ヘマトイジン結晶は,閉塞腔内での出血後数日で形成され,形成後1~2ヵ月で減少すると言われている8)。X + 1月に認められたヘマトイジン結晶は,X月のTUCおよび膀胱洗浄後数日で形成された可能性や,膀胱内に残存していた可能性が考えられる。その後,X + 9月頃から再度肉眼的血尿,尿閉を繰り返すようになった原因は定かではないが,排尿困難,尿閉を発症し得る薬効分類として抗がん剤や泌尿・生殖器用薬が挙げられる9)。本症例では,前立腺がんの治療目的で,ゴセレリン酢酸塩がX + 3月から定期的に処方されていた。薬剤による排尿障害の進行と膀胱腫瘍からの出血が,ヘマトイジン結晶形成の原因である可能性が考えられた。尿沈渣検査で,赤血球に加えて白血球や細菌が継続して認められたため,細菌感染による出血性膀胱炎も疑ったが,X + 9~X + 11月のCRPが基準範囲内であり,出血性膀胱炎の可能性は否定的であった。
本症例は,CICが導入されてから約1ヵ月後(X + 12月)の尿沈渣中にはヘマトイジン結晶が認められなかった。膀胱からの出血量が減少し,ヘマトイジン結晶が形成されなかった可能性も否定できない。しかし,X + 12月の尿潜血・赤血球は共に強陽性(Table 1),患者本人から肉眼的血尿を認める日があるという訴えもあり,出血が持続していたことは明らかであったため,CIC導入後,膀胱内が閉塞されず,新たなヘマトイジン結晶が形成されなかったと推定できる。また,X + 10月から2ヵ月間,継続的に形成されていたヘマトイジン結晶は消失したと考えられる。
CICは,尿閉など様々な排尿障害を管理する方法として広く普及しており,尿路感染の防止等に有効であることが認められている10),11)。一方,CICによる排泄管理は,正しい手法で実施することが重要であるにも関わらず,全ての患者の導尿状況を把握することは容易ではなく,理解力,技術能力や心身状態を十分考慮した上で,指導・支援を行うことが課題となっている12),13)。
本症例は,CIC導入前から膀胱内で出血が持続していたが,CIC導入後の尿沈渣中からヘマトイジン結晶は消失したため,尿閉が起きていたとは考え難く,CICが正しく実施されていたと評価できる。

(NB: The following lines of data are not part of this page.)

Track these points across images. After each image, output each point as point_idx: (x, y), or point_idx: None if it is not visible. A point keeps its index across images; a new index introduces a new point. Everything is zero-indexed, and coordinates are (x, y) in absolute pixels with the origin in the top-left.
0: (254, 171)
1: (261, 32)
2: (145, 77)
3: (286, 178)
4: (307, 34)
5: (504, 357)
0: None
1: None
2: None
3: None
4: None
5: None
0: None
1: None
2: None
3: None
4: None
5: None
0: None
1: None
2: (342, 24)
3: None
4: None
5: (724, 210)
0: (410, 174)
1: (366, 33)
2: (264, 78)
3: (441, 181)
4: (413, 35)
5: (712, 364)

これまでの報告で,ヘマトイジン結晶は陳旧性の出血を示唆し,出血時期の推定や病態把握をする上での補助的役割として有用であると言われている3),4),7)。それに加え,膀胱内で出血が持続している場合,CIC導入前後の尿沈渣検査でヘマトイジン結晶の有無を確認することは,CICの手技の正確さを客観的に評価する上で有用な指標になり得る可能性がある。今後,ヘマトイジン結晶の有無を1指標として確立させるため,更に症例を蓄積していく予定である。
持続した出血と尿閉により,尿沈渣中に様々な形態を呈したヘマトイジン結晶を継続的に認めた1症例を経験した。
本論文に関連し,開示すべきCOI 状態にある企業等はありません。